How to beat flu season, Chris Hughes and a Monumental Mindful Moment!

How to beat flu season, Chris Hughes and a Monumental Mindful Moment!

Flu season is here...
It's early November, sneezes are ringing around the office, you can almost see the germs floating in the air, plotting to take you down. You have two choices, either swap your water for Tropicana orange juice with your meal deal, because you think the Vitamin C with make you invincible. Or you can start taking Rhodiola Rosea supplements which will whip your immune system into shape quicker than you can say, well, Rhodiola Rosea.

Would you rather take antibiotics when you're already unwell or take natural supplements to prevent illness in the first place? Let's beat flu season from the inside out!


Here’s one for our Millennials out there!

Chris Hughes, who you may know from Love Island 2017 has used his platform since being thrust until the spotlight to reveal the power in being vulnerable and is encouraging all men to feel no shame in showing their true emotions.

As an ambassador for charities CALM and Movember, Chris is striving to help change the narrative around men’s mental health, and make a real difference.
The 26-year-old, was often filmed in tears interacting with other contestants; particularly when navigating the choppy seas of romance with then-girlfriend Olivia Attwood, who he split from in February 2018.
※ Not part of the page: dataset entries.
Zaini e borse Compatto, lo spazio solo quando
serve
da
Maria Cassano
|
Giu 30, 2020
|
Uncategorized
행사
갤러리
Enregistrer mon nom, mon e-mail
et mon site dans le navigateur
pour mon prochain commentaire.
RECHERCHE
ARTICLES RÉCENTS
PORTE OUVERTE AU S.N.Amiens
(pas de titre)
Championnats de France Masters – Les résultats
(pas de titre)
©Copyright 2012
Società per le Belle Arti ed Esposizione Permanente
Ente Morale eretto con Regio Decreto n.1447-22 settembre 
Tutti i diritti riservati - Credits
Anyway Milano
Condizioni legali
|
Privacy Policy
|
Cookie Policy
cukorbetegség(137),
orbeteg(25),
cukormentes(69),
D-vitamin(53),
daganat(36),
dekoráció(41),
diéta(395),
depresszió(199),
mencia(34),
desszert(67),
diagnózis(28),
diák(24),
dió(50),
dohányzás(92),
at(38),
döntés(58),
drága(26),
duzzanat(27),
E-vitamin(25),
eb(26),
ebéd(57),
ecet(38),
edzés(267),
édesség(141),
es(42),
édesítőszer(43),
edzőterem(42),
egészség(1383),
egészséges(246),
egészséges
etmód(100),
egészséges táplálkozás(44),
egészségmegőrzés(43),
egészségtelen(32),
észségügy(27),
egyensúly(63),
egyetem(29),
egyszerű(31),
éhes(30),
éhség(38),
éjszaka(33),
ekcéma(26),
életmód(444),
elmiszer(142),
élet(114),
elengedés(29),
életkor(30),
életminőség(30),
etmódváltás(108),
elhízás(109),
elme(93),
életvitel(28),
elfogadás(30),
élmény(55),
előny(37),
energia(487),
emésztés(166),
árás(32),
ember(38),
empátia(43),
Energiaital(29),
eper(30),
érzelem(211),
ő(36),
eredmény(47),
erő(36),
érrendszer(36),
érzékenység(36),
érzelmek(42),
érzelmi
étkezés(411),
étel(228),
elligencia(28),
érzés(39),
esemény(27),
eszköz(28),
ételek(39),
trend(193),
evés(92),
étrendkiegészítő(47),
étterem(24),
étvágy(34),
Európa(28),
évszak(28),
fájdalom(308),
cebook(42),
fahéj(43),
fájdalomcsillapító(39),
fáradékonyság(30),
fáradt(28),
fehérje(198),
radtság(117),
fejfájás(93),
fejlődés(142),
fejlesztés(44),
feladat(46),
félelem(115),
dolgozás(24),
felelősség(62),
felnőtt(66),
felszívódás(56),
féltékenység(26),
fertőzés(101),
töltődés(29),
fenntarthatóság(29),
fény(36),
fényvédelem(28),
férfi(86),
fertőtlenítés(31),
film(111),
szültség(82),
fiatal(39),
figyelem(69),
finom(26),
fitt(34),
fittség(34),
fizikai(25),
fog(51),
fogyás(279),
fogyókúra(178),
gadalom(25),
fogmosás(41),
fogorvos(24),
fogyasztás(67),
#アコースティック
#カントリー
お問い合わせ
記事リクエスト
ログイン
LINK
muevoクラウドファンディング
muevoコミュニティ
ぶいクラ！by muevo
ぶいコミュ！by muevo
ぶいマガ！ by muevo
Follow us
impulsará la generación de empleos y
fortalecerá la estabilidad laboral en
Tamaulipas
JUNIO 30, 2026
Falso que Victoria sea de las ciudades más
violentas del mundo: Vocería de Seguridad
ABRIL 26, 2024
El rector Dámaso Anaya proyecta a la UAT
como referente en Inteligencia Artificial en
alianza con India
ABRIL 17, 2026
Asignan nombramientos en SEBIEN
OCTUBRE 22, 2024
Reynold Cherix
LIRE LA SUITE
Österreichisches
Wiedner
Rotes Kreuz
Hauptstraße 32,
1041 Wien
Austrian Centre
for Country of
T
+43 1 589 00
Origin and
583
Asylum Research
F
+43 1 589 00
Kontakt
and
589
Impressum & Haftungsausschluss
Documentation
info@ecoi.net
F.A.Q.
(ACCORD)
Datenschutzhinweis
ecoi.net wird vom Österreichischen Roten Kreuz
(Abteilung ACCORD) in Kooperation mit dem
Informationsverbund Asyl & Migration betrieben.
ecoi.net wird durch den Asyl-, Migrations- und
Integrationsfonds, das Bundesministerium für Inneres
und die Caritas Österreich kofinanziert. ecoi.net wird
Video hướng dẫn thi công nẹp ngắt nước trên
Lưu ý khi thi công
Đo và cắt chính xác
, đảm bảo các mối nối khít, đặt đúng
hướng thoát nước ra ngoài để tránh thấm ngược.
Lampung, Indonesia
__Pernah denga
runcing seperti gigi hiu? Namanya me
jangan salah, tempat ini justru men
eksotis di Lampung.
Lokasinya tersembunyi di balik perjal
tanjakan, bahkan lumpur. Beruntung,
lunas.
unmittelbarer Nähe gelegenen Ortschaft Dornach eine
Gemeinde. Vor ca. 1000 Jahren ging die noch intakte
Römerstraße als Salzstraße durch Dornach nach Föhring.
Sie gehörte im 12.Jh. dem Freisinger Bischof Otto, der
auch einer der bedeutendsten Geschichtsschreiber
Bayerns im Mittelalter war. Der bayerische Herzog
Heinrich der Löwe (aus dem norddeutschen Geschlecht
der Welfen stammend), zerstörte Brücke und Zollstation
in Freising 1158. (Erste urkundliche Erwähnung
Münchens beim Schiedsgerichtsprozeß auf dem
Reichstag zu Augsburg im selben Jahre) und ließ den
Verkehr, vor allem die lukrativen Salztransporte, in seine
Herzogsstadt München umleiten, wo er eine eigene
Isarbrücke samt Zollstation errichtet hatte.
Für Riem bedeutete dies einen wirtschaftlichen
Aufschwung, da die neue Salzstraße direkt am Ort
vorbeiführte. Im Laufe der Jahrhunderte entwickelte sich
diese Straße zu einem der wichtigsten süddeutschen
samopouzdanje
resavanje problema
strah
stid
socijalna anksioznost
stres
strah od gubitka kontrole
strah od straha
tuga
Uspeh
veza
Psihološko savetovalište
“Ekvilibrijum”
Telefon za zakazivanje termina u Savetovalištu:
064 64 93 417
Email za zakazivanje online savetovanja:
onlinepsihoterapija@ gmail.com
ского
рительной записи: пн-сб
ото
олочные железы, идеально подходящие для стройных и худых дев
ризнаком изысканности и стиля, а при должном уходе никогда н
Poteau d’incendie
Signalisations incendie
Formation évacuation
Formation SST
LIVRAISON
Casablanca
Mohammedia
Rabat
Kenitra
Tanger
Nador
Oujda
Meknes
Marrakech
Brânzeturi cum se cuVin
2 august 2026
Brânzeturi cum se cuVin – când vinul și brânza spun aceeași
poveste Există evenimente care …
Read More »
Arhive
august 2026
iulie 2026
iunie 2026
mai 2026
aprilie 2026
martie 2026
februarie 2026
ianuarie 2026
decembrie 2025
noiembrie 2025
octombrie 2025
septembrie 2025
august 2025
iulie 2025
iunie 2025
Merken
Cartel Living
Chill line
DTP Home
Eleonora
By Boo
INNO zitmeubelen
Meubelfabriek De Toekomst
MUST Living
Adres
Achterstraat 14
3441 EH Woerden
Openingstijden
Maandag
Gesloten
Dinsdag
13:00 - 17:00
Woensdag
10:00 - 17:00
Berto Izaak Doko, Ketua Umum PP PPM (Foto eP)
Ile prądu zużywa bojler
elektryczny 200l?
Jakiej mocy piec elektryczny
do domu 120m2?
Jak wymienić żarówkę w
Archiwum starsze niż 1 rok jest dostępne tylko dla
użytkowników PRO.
He has since used his place in the public eye to raise mental health awareness, in particular talking about a difficult three years from the age of 19 where he was racked with anxiety and panic attacks. Read the full story of how he turned to a professional hypnotherapist to help treat his anxiety here.



"Sport has the power to change the world," Mandela said in a speech five years after that match. "It has the power to inspire, it has the power to unite people in a way that little else does."

Nelson Mandela made this speech 5 years after being part of the most iconic moment in Rugby history when he lifted the world cup alongside Francois Pienaar. This moment came shortly after Mandela's release and the fall of apartheid meant an end to international sanctions and sporting boycotts. A year after the first multiracial democratic election in 1994, the country hosted the Rugby World Cup and when the whistle blew on that final match, South Africa changed forever. Fast forward 24 years and that image of the Francois holding the trophy in one hand and Nelson Mandela in the other is replaced by one which at that time in 1995 would have been nothing more than a dream, a distant hope. For the first time in Springbok history, a black man captained the nation to world cup glory. Siya Kolisi, who wore boxer shorts to his first-ever rugby trial because he did not own rugby shorts. "Siya has been an incredible role model for children here. Whenever he comes to visit you'll see the youngsters coming out to see him. Everyone in the townships wants to be closer to him.

"He is a son of our soil. If you could have seen how full the taverns were for the semi-final you would not believe it. All of these people are now supporting the Springboks."

"It makes me so proud to see him in the Springbok jersey, to see the crowds at the game, calling out 'Siya! Siya!"

"You can see it in the faces of the people of this country how much it meant to have Siya as captain. He is a true hero of modern South Africa." says Freddie Makoki, president of Zwide United rugby club, who played with Kolisi's father and grandfather and watched the young Siya grow.